Paint technologists have produced specialist paints for a wide variety of purposes, and every stage of the process from sealing newly plastered surfaces to creating wear-resistant floor covers. For interior use there are a few standard paint varieties that you need to know about.
Different manufacturers describe their paint in different ways but the key distinguishing factors are: oil- or water-based paint and degree of gloss. 100% gloss paint creates a high shine finish that will show up any cracks or dents in the surface. High gloss paints can be brittle and chip more easily.
Flat paint (which has a matte finish but is not to be confused with matte paint) is the cheapest kind of interior paint, used as basic cover. It isn’t washable and you’ll have to touch it up if it gets dirty, though it does hide surface imperfections. It is not recommended as a base for faux painting, since it inhibits the glaze moving. It’s a useful paint for areas that aren’t going to get dirty and need constant retouching.
Matte paint is a type of interior paint that, though it also has a matte finish, is a pricier and higher quality product, designed to be washable and resist dirt. It typically contains special ingredients to achieve this purpose and is accordingly more expensive.
Eggshell paint has more gloss and reflectivity than matte paint, but rather than being shiny has the low sheen that you can see on your breakfast egg. It is also used for interior painting.

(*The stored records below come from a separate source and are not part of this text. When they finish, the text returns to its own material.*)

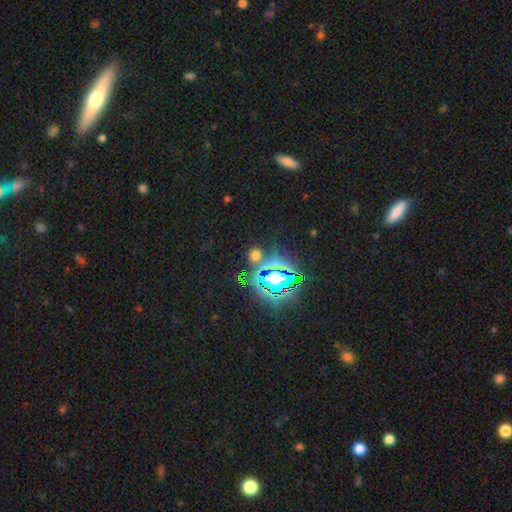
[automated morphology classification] smooth-or-featured: star or artifact: 48% | smooth: 45% | featured or disk: 8%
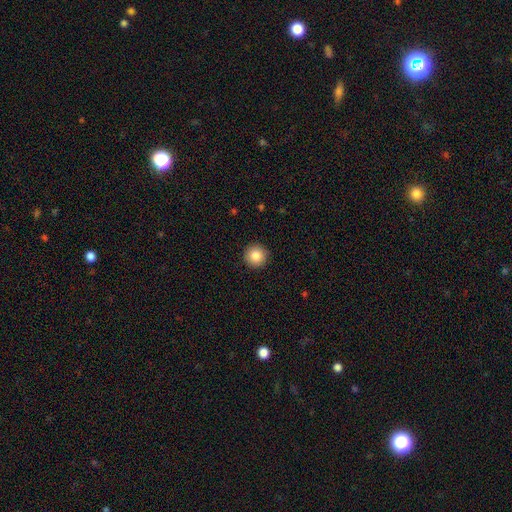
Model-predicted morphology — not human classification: smooth_or_featured: smooth (p=0.86) [alt: star or artifact p=0.09]
how_rounded: round (p=0.96) [alt: in between p=0.03]
merging: none (p=0.92) [alt: minor disturbance p=0.05]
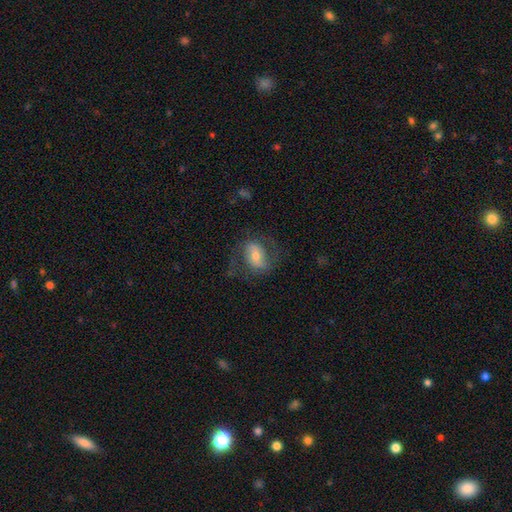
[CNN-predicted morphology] Overall: featured or disk (61%; smooth 31%). Edge-on disk: no (95%). Bar: weak (39%; no 31%). Spiral arms: yes (83%). Bulge size: moderate (55%; small 34%). Merging: none (64%).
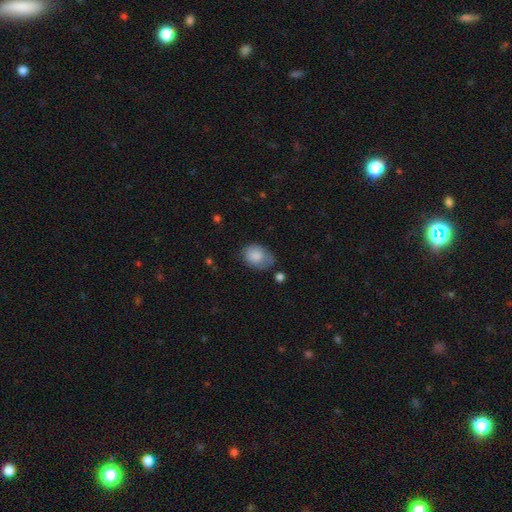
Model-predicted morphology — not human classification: Q: Smooth or featured?
A: smooth (82%); runner-up: featured or disk (10%)
Q: How rounded?
A: in between (67%); runner-up: round (32%)
Q: Merging?
A: none (50%); runner-up: minor disturbance (34%)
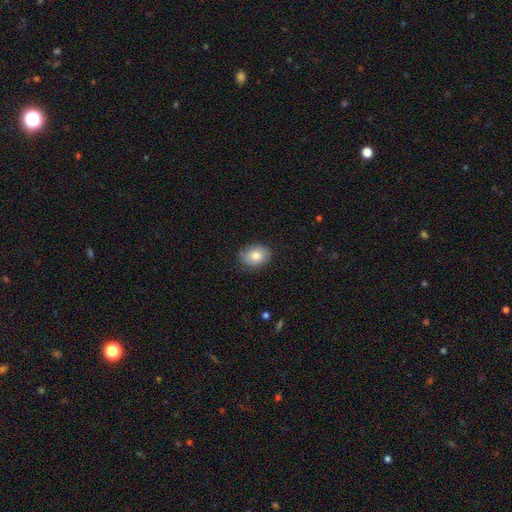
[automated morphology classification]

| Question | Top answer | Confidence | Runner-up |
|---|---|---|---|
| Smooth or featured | smooth | 80% | featured or disk (13%) |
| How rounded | in between | 67% | round (32%) |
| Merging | none | 84% | minor disturbance (12%) |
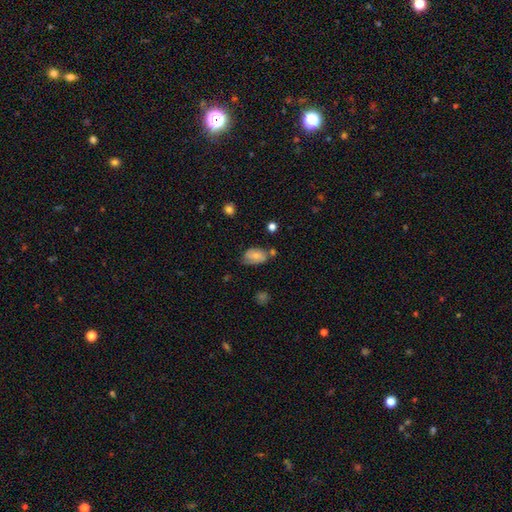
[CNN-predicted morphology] Overall: smooth (59%; featured or disk 33%). How rounded: in between (89%). Merging: none (49%; minor disturbance 31%).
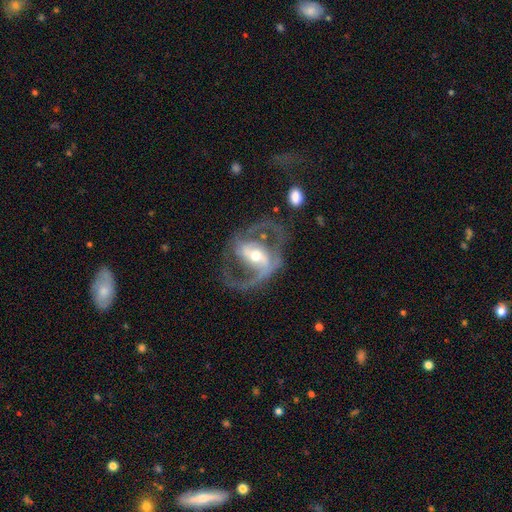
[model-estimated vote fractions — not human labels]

Pearl and satin paints have a medium degree of shine and create a smoother, more reflective finish. There is little difference between them, with the precise term used dependent on the manufacturer.
Satin and pearl paints are the products of choice for faux painting. They are durable and washable paints suitable for various purposes and surfaces in the home, including both woodwork and walls. In general, the higher gloss percentage, the more water-resistant the paint is, making these ideal for kitchens and bathrooms. For faux painting they are the ideal undercoat, because they do not allow rapid drying and the applied paint can be spread about easily.

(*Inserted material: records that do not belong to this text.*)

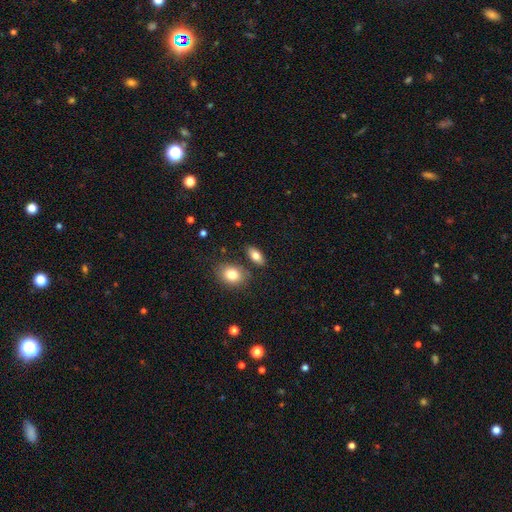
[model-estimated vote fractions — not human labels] Smooth or featured?
  - smooth: 79% *
  - featured or disk: 13%
  - star or artifact: 8%
How rounded?
  - in between: 87% *
  - cigar-shaped: 7%
  - round: 6%
Merging?
  - none: 79% *
  - minor disturbance: 10%
  - merger: 7%
  - major disturbance: 3%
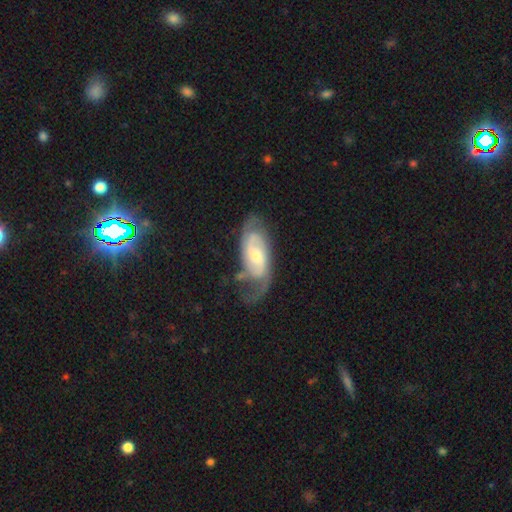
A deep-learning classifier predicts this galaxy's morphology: A featured or disk galaxy (80%) with no bar (50%), 2 (67%) medium (43%) spiral arms (94%) and a small central bulge (47%).

Vote fractions:
- Smooth or featured? featured or disk: 80% / smooth: 14% / star or artifact: 5%
- Edge-on disk? no: 93% / yes: 7%
- Bar? no: 50% / weak: 39% / strong: 11%
- Spiral arms? yes: 94% / no: 6%
- Spiral winding? medium: 43% / tight: 38% / loose: 19%
- Spiral arm count? 2: 67% / can't tell: 17% / 3: 7% / 1: 5% / 4: 2% / more than 4: 2%
- Bulge size? small: 47% / moderate: 45% / large: 4% / none: 2% / dominant: 1%
- Merging? none: 53% / minor disturbance: 24% / major disturbance: 20% / merger: 4%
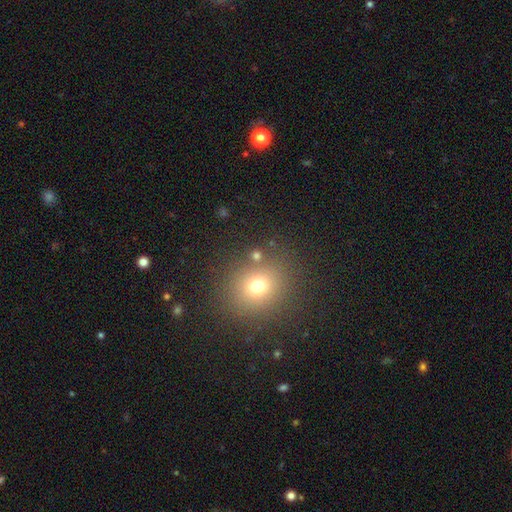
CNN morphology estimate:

Semi-gloss paint is similar to pearl and satin paint, but more reflective. It has the same advantages of being washable and versatile. It is particularly suitable for wood but, with a higher degree of shine, it has a lower capacity to conceal any flaws in the surface.
Gloss paint, at the top of the scale, is high-shine and hence not suitable for all surfaces. If the item or area to be painted is pitted or cracked, it will need dedicated filling and sanding, as any flaws will show clearly. Lower gloss paint may be required.
To achieve the best possible results, pay attention to your paints. Don’t skimp and be sure that you are using the right paint in the right place. Mistakes may cost you dearly. Your faux painting effect will only be as good as the materials you use.